- _Görev_
Aşağıdaki satırlardan "Page size: 1500x1125." ifadesini içeren satırla açılıp "text_box Посмотри на меня. Я – насекомое. [737, 809, 1454, 1103]" ifadesini içeren satırla kapanan bölümü, iki uç da dahil olmak üzere, hiçbir değişiklik yapmadan yeniden yazınız.

(Bölge ve etiket listeleri)
◆ ◆ ◆ ◆
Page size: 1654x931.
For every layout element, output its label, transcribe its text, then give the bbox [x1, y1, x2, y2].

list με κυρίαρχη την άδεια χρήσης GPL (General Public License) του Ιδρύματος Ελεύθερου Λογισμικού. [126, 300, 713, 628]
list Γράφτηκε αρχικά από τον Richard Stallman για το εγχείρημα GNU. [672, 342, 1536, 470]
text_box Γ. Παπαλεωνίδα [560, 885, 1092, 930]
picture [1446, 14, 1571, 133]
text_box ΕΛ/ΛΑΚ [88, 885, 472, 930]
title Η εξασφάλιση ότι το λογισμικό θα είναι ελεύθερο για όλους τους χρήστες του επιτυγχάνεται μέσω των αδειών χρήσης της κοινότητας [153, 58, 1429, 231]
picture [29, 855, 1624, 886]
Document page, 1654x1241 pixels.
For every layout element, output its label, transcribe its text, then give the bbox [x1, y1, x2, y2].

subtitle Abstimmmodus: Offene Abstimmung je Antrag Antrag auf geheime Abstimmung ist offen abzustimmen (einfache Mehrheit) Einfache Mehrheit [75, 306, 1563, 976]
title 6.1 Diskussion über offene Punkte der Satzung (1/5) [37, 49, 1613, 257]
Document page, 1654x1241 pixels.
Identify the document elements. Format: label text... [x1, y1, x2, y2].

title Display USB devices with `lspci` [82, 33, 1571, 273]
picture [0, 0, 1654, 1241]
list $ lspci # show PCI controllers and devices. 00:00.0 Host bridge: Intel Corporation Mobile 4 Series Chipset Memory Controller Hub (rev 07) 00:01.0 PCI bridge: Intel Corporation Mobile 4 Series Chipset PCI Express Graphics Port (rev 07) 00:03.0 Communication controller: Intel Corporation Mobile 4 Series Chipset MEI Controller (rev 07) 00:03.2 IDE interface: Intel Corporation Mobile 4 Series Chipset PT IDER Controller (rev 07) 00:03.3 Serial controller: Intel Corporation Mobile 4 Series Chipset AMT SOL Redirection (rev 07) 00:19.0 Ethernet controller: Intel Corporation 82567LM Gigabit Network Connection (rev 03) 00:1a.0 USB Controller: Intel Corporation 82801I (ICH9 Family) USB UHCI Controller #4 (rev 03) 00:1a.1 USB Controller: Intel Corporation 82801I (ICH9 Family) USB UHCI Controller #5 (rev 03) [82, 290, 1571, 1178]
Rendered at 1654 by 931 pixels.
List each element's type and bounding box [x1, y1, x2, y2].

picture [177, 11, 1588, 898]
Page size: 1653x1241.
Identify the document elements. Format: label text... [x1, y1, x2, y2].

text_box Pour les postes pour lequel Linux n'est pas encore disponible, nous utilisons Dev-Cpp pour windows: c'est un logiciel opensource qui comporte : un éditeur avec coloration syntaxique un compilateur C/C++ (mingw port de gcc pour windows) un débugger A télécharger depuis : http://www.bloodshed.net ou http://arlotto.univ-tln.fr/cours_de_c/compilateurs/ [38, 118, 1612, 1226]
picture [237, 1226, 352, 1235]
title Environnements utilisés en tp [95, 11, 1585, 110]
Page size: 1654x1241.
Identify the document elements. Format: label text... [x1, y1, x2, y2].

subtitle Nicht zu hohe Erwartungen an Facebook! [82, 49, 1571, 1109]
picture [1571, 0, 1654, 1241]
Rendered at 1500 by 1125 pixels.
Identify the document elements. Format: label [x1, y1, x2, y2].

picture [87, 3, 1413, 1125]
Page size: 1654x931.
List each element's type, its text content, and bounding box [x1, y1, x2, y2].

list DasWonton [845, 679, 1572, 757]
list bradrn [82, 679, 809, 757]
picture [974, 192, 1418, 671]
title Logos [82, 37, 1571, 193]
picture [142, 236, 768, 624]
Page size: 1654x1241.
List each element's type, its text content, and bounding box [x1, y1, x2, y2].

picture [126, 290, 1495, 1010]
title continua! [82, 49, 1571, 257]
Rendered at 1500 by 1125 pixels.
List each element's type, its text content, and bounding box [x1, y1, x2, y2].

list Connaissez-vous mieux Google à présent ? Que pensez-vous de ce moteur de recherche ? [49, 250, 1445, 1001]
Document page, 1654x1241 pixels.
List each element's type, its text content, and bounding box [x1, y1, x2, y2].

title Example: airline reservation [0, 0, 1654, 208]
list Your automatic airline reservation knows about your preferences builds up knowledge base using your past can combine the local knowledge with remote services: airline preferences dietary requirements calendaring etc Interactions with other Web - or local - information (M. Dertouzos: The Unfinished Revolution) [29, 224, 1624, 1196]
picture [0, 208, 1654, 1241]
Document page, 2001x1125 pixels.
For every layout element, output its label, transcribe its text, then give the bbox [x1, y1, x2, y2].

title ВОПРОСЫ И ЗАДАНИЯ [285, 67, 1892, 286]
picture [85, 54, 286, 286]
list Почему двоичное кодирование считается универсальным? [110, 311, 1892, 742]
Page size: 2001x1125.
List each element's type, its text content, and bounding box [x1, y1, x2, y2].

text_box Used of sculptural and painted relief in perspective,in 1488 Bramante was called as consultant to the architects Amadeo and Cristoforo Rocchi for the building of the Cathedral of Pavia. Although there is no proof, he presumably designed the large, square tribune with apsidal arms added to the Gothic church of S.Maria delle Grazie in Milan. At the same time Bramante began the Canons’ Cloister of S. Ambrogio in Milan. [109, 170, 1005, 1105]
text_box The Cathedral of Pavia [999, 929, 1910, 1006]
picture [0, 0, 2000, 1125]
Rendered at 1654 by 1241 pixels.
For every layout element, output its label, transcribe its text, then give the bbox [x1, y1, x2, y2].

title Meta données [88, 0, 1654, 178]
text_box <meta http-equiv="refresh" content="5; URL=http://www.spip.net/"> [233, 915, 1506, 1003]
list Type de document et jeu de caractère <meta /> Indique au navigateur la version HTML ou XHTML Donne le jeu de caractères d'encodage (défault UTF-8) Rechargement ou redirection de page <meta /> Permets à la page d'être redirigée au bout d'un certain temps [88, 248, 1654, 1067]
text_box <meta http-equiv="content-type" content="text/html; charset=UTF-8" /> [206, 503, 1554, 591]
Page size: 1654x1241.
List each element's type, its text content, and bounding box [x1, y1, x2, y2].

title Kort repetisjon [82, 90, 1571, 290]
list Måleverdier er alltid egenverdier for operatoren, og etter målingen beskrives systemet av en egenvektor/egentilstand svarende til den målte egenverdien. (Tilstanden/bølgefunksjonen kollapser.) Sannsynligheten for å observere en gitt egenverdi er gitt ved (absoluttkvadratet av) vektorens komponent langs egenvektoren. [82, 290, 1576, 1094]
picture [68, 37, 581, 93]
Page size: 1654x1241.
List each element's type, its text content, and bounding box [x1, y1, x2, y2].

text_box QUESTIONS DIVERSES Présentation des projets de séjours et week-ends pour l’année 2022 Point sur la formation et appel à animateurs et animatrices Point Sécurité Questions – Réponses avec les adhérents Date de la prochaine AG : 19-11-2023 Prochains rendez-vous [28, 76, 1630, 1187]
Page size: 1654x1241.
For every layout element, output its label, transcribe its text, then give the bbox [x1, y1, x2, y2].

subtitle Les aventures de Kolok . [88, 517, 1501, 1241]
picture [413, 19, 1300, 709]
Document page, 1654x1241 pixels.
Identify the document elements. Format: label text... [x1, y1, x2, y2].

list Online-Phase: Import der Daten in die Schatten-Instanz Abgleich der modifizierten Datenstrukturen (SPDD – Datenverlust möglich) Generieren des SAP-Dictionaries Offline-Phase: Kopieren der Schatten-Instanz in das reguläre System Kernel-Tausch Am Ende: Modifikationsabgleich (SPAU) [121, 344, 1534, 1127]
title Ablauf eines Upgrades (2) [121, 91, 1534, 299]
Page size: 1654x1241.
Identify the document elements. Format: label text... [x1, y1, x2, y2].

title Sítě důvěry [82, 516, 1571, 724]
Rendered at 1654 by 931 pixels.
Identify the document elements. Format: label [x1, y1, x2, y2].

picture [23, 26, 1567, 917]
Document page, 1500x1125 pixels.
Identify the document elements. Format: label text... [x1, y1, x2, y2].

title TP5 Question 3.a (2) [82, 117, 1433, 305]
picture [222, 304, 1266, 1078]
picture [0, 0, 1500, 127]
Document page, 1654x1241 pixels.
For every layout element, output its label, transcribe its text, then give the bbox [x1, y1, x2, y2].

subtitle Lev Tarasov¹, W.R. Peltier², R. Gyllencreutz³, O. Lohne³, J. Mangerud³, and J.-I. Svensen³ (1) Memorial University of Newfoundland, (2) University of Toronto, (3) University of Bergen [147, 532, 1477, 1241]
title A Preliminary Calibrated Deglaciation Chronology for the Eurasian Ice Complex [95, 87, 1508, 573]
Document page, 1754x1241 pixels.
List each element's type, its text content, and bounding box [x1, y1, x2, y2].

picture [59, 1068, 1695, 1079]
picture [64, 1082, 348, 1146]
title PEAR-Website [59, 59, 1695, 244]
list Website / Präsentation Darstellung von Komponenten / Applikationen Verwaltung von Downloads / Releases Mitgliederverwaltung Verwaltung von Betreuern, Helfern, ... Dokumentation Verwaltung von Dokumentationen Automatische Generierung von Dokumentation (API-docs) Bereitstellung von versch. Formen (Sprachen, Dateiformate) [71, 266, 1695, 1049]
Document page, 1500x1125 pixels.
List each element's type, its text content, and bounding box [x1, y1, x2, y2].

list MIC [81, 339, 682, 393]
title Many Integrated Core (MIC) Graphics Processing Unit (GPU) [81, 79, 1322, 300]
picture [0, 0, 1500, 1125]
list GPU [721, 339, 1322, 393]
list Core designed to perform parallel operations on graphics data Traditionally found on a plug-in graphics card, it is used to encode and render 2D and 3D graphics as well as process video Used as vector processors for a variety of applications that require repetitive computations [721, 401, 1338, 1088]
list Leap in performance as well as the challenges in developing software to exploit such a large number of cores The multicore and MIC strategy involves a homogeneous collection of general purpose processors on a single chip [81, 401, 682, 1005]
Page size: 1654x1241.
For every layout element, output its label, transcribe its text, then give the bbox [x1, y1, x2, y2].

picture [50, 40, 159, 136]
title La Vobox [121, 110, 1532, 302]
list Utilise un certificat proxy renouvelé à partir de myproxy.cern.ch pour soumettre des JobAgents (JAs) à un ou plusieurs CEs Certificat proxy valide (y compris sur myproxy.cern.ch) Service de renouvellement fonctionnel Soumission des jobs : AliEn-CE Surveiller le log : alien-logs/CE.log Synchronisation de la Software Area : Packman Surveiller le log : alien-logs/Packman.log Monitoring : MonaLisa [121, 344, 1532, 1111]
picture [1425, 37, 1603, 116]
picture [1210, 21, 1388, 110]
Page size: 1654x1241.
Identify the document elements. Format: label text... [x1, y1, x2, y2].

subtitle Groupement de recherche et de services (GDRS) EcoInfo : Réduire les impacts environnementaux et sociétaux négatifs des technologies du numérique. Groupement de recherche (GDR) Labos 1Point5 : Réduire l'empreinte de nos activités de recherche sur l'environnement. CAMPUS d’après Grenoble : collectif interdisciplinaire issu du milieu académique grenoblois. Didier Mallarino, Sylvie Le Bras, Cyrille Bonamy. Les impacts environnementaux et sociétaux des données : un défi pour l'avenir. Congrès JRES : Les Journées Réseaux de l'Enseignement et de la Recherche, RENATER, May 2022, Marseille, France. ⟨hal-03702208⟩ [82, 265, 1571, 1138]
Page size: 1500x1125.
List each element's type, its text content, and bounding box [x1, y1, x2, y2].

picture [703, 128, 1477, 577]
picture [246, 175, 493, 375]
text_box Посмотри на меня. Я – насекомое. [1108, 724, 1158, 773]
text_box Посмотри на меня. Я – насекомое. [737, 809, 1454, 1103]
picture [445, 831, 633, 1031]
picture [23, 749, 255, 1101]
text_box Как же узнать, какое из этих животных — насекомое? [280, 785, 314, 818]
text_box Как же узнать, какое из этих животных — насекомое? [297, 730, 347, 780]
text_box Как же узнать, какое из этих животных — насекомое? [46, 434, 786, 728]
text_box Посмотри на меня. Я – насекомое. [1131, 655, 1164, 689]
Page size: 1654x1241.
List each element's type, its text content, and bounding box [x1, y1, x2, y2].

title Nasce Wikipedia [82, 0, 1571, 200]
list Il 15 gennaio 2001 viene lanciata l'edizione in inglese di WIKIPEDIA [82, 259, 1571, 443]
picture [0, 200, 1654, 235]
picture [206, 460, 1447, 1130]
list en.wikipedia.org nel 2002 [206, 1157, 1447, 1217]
◆ ◆ ◆ ◆
- _Tamamlanmış Yanıt_
Page size: 1500x1125.
List each element's type, its text content, and bounding box [x1, y1, x2, y2].

picture [703, 128, 1477, 577]
picture [246, 175, 493, 375]
text_box Посмотри на меня. Я – насекомое. [1108, 724, 1158, 773]
text_box Посмотри на меня. Я – насекомое. [737, 809, 1454, 1103]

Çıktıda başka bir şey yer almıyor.